The Legend of the Australian Drop Bear – Where Did It Come From?
If you’ve ever even only read about Australia, you’ve had to come across information about its abundance of strange-looking and dangerous creatures. Australia is known to be the home to some of the deadliest animals in the world. One of those animals is the giant and homicidally inclined koala known as the drop bear. Many cautionary tales are circulating the internet about this stealthy and unusually vicious marsupial that can grow up to be as large as an average leopard. In case you need more detailed information regarding this koala-like killer, be sure to read the rest of the article.
Australian Drop Bear and Its Characteristics
According to the information on the fauna catalog pages of the Australian Museum, this creature is classified as Thylarctos Plummetus. The legend states that the drop bear will not follow you around to take you down, quite the contrary, as it will leap down from a tree when you least expect it, land on your shoulders and kill you by biting on the neck or cracking the top of your skull using its gigantic fangs.
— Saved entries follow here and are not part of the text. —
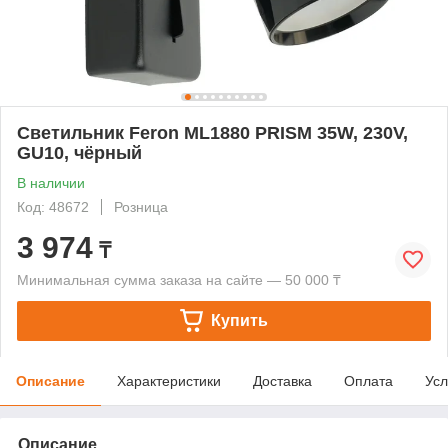
Светильник Feron ML1880 PRISM 35W, 230V,
GU10, чёрный
В наличии
Код: 48672
Розница
3 974
₸
Минимальная сумма заказа на сайте — 50 000 ₸
Купить
Описание
Характеристики
Доставка
Оплата
Усл
Описание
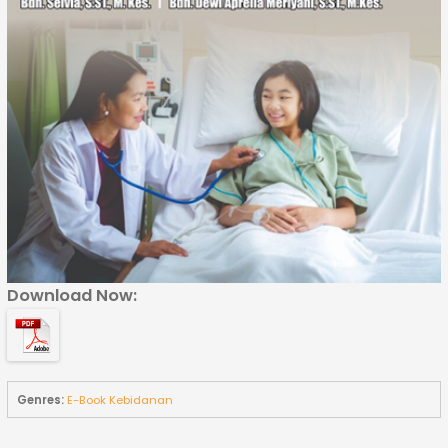
Download Now:
Genres:
E-Book Kebidanan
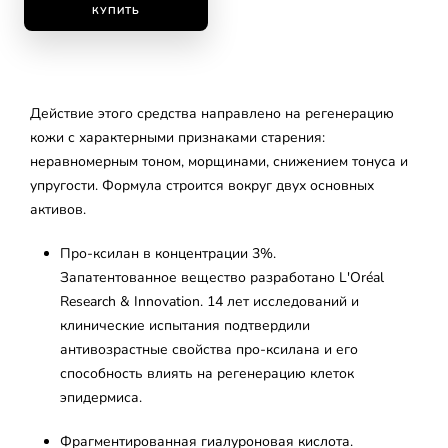
КУПИТЬ
Действие этого средства направлено на регенерацию
кожи с характерными признаками старения:
неравномерным тоном, морщинами, снижением тонуса и
упругости. Формула строится вокруг двух основных
активов.
Про-ксилан в концентрации 3%.
Запатентованное вещество разработано L'Oréal
Research & Innovation. 14 лет исследований и
клинические испытания подтвердили
антивозрастные свойства про-ксилана и его
способность влиять на регенерацию клеток
эпидермиса.
Фрагментированная гиалуроновая кислота.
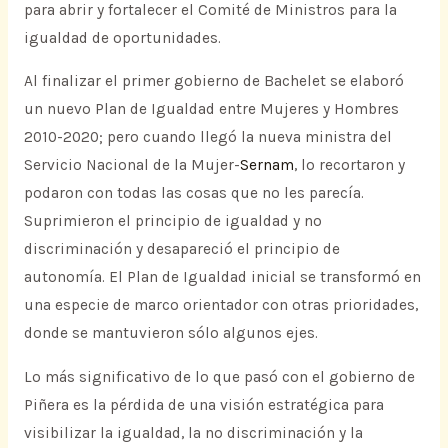
para abrir y fortalecer el Comité de Ministros para la
igualdad de oportunidades.
Al finalizar el primer gobierno de Bachelet se elaboró
un nuevo Plan de Igualdad entre Mujeres y Hombres
2010-2020; pero cuando llegó la nueva ministra del
Servicio Nacional de la Mujer-
Sernam
, lo recortaron y
podaron con todas las cosas que no les parecía.
Suprimieron el principio de igualdad y no
discriminación y desapareció el principio de
autonomía. El Plan de Igualdad inicial se transformó en
una especie de marco orientador con otras prioridades,
donde se mantuvieron sólo algunos ejes.
Lo más significativo de lo que pasó con el gobierno de
Piñera es la pérdida de una visión estratégica para
visibilizar la igualdad, la no discriminación y la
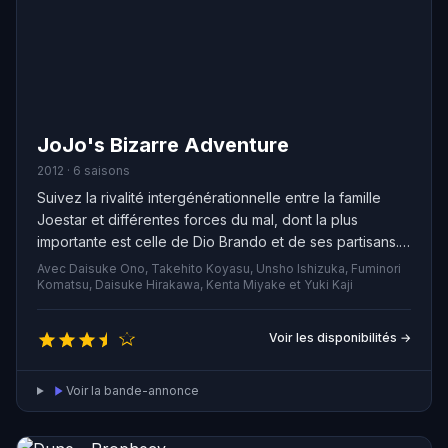
JoJo's Bizarre Adventure
2012 · 6 saisons
Suivez la rivalité intergénérationnelle entre la famille
Joestar et différentes forces du mal, dont la plus
importante est celle de Dio Brando et de ses partisans.
Nouvelle formulation : Découvrez la saga de la famille
Avec Daisuke Ono, Takehito Koyasu, Unsho Ishizuka, Fuminori
Joestar, impliquée dans une lutte séculaire contre des
Komatsu, Daisuke Hirakawa, Kenta Miyake et Yuki Kaji
ennemis acharnés, notamment le redoutable Dio Brando
et ses sbires.
Voir les disponibilités →
Voir la bande-annonce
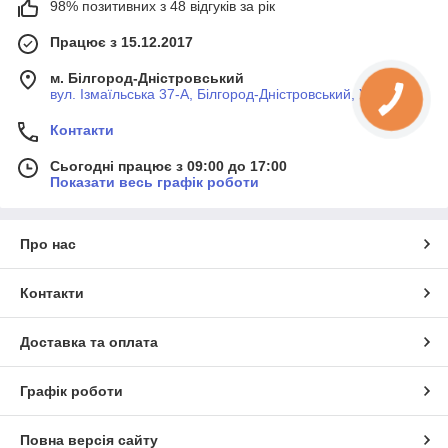
98% позитивних з 48 відгуків за рік
Працює з 15.12.2017
м. Білгород-Дністровський
вул. Ізмаїльська 37-А, Білгород-Дністровський, Україна
Контакти
Сьогодні працює з 09:00 до 17:00
Показати весь графік роботи
Про нас
Контакти
Доставка та оплата
Графік роботи
Повна версія сайту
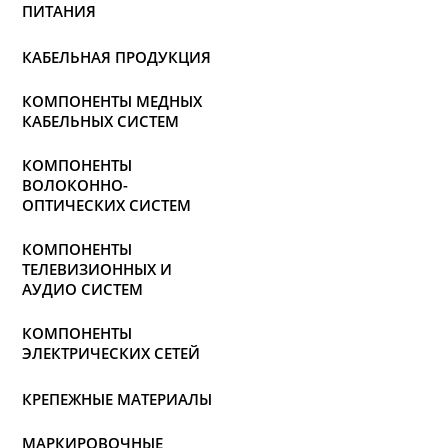
ПИТАНИЯ
КАБЕЛЬНАЯ ПРОДУКЦИЯ
КОМПОНЕНТЫ МЕДНЫХ
КАБЕЛЬНЫХ СИСТЕМ
КОМПОНЕНТЫ
ВОЛОКОННО-
ОПТИЧЕСКИХ СИСТЕМ
КОМПОНЕНТЫ
ТЕЛЕВИЗИОННЫХ И
АУДИО СИСТЕМ
КОМПОНЕНТЫ
ЭЛЕКТРИЧЕСКИХ СЕТЕЙ
КРЕПЕЖНЫЕ МАТЕРИАЛЫ
МАРКИРОВОЧНЫЕ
Said to be the size of a leopard during adulthood, the drop bear can be recognized by his wiry orange fur with irregular mottled patterns. Even though it does not have any canines, its wide premolars are strong enough to be used as the primary killing tool. The animal was also gifted with unusually strong, muscular forearms used to climb trees or hold onto the screeching human.
The forests of the Great Dividing Range in South-east Australia is said to be the home of these koala lookalikes, even though there are other reported viewings in other parts of Australia also. Their diet seems to consist predominantly of medium to large mammals.
Wait, Is This A Joke?
Yes, we’re happy to report that the stories around the existence of the drop bear are an urban legend kept alive by the fun-loving Aussies. Rest easy; there is no maniacal, huge koala dropping down from trees and devouring unsuspecting tourists.
However, it might be a little unsettling to find out that there does seem to be proof of an ancient animal that roamed Australia during the last Ice Age that closely resembles the description of the drop bear. Paleontologists have named it Thylacoleo carnifex, or the “marsupial lion.”
Despite the comparison with a lion, it seems that Thylacoleo carnifex didn’t have much in common with the appearance of the large cat. Its skull resembles that of a koala or a wombat with certain modifications. Instead of grinders, this carnivore instead had a set of shearing teeth in its place. Thylacoleo once belonged to diprotodonts, a group of marsupials, along with today’s koalas, possums, wombats, and kangaroos.
Scientists are reasonably convinced that humans living in the same period as Thylacoleo, must have come across the animal. Nonetheless, the stories of the modern-day drop bear did not surface until the beginning of the 1900s, which supports the fact that the stories of the deadly drop bear are not connected to the Ice Age animal that did exist.